The chemical structures of flavonoid-based sulfated NSGMs that allosterically inhibit human plasmin and human FXIIIa. Pentasulfated flavonoid-quinazolinone heterodimer 35 was initially discovered as allosteric and marginally selective inhibitor of human plasmin. Subsequent efforts led to the identification of octasulfated flavonoid homodimer 36 inhibited human full-length plasmin with an IC₅₀ value of 7.2 µM (K_D=0.7 µM) and displayed significant selectivity against factors Xa, XIa, IXa, XIIa, trypsin, and chymotrypsin.

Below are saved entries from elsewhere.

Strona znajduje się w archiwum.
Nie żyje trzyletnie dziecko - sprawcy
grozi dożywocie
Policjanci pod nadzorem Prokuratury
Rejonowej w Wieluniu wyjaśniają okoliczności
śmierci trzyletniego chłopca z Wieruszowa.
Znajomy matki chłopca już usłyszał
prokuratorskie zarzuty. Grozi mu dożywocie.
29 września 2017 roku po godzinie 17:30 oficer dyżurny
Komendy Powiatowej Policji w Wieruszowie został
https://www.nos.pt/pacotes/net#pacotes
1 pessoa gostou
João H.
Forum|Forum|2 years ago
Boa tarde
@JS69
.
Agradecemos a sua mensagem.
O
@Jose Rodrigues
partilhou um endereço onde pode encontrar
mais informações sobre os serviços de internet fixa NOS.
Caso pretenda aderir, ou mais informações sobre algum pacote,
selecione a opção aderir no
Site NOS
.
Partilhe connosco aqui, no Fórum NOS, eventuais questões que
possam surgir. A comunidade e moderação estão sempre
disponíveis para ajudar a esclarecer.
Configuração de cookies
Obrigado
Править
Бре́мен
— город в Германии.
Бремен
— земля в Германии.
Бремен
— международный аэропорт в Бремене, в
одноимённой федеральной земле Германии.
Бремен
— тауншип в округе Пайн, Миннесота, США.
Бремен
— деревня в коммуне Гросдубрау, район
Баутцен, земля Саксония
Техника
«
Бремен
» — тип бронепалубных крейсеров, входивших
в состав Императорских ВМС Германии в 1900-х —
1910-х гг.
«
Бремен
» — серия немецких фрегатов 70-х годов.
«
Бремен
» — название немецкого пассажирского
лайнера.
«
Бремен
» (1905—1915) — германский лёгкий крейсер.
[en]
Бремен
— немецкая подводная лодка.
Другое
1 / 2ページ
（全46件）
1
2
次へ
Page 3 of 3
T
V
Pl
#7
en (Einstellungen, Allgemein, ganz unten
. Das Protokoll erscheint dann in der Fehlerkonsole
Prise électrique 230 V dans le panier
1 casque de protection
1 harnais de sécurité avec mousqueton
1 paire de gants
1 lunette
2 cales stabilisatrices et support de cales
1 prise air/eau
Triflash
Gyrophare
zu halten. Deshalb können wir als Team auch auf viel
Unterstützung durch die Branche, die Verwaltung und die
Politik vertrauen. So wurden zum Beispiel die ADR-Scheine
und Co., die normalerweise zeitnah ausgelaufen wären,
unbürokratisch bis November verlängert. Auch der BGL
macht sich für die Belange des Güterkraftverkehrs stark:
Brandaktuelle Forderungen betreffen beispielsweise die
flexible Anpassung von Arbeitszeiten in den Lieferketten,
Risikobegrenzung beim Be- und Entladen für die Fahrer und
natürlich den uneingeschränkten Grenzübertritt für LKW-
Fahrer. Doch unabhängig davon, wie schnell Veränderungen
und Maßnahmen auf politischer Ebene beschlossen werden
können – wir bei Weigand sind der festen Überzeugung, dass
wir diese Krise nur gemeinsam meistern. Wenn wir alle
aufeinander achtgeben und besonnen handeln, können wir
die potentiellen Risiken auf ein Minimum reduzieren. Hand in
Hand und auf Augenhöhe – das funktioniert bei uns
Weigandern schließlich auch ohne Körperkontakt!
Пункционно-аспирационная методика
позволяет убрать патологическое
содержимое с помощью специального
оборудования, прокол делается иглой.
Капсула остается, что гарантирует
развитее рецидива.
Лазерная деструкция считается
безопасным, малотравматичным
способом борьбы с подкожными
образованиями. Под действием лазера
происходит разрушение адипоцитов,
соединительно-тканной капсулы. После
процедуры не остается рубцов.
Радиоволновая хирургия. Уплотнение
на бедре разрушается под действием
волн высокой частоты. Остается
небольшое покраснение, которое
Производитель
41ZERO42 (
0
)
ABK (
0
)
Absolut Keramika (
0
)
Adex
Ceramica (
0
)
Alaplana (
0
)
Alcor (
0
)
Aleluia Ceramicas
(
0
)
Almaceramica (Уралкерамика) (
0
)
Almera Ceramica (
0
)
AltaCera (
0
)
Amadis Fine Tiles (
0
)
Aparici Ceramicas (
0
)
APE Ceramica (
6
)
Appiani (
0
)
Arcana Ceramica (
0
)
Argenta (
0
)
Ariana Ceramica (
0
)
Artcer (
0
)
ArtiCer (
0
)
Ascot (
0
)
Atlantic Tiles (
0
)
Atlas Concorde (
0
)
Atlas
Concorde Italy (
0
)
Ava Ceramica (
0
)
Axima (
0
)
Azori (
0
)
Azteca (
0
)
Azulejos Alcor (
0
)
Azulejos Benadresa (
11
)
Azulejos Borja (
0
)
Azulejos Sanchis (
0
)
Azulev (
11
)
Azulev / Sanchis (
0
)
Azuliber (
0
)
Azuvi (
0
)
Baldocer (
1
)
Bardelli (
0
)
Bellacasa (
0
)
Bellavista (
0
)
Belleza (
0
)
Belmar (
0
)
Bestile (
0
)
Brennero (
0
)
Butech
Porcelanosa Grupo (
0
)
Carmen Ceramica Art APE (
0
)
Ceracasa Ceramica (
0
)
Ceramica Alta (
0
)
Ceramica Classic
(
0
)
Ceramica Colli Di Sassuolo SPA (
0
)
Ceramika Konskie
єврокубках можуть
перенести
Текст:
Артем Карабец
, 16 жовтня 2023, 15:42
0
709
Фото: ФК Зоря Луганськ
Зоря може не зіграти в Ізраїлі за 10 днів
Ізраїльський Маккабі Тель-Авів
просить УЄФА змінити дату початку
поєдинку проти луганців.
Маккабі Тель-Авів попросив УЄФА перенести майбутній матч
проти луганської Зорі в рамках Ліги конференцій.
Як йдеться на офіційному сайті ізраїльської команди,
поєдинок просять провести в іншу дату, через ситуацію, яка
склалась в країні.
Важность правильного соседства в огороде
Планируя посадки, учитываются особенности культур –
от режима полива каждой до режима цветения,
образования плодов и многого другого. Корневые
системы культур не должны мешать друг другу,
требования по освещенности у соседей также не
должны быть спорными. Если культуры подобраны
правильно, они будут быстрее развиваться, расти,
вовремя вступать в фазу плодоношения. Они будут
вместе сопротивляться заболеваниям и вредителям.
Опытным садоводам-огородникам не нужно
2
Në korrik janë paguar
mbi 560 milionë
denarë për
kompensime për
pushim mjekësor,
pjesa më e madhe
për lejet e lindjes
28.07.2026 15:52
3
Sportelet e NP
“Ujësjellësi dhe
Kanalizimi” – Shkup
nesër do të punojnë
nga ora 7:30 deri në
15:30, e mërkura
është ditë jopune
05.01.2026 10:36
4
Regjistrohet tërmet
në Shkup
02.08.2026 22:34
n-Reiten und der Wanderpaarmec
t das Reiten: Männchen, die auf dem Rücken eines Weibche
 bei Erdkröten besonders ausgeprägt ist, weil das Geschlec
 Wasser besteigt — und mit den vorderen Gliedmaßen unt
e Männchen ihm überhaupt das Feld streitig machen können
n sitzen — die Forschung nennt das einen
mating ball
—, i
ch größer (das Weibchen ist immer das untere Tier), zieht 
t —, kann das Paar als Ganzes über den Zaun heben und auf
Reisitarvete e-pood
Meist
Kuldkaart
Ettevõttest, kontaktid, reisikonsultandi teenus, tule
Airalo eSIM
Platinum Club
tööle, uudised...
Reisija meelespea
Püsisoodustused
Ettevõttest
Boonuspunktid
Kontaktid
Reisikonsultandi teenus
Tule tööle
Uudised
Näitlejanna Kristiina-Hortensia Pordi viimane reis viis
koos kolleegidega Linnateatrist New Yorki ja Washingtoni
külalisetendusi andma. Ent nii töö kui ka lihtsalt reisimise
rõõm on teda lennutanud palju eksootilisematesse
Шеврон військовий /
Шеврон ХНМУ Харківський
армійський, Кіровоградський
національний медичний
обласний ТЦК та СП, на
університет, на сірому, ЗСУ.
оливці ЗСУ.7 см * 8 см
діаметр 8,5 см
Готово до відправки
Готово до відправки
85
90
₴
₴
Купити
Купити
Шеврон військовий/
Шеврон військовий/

Sulfated diflavonoid 36 also inhibited the physiologic function of plasmin i.e. clot lysis under physiological conditions in a dose-dependent manner with an IC₅₀ value of 8.8 µM and efficacy of 69%. Interestingly, homologation of the sulfated diflavonoid 36 led to the undecasulfated flavonoid trimer 37 which was the first allosteric inhibitor of FXIIIa, a coagulation transglutaminase. NSGM 37 inhibited FXIIIa with an IC₅₀ value of 36 µM (K_D = 25.3 µM) and efficacy of 98%. The molecule exhibited good selectivity against thrombin, FXa, and papain. It also inhibited the physiological function of FXIIIa as measured by the cross-linking of fibrin monomers.

Figure 11

The chemical structures of sulfated NSGMs (38–42) that inhibited angiogenesis in an in vitro tube formation assay. Minimal ‘pharmacophore’ appears to be two sulfate groups at an optimal distance of 5–10 Å.

Figure 12

The chemical structures of sulfated NSGMs 43 and 44, two molecules identified in a dual-filter screening protocol as selective inhibitors/antagonists of colon cancer stem cells in HT29 and HCT116 cell lines. Molecule 43 is a dodecasulfated hexasubstituted inositol derivative whereas molecule 44 is an octasulfated flavonoid homodimer derivative. These molecules, in addition to 32, downregulated several cancer stem cell markers and self-renewal factors. A three-step molecular dynamics-based algorithm indicated that the dimeric flavonoid-based NSGM 44 mimics hexameric GAG sequences including HS06 45 in the protein-bound state which selectively inhibited cancer stem cells self-renewal and induced apoptosis in colorectal, pancreatic, and breast cancer stem cells through a specific early and sustained activation of p38α/β MAPK.

Figure 13

The chemical structures of the monosulfated zosteric acid 46 and trisulfated gallic acid 47, both of which are NSGMs which demonstrate significant antifouling activities. Zosteric acid also inhibits the viral entry of dengue virus into host cells. The figure also depicts the chemical structure of 3-carboxy-4-hydroxybenzenesulfonate 48 which potentially inhibits CCL5-mediated leukocyte recruitment to the peritoneal cavity in the thiogallate-induce peritonitis mice model. Chemical structures of acamprosate 49, tramiprosate 50, eprodisate 51, and suramin 52 are also depicted.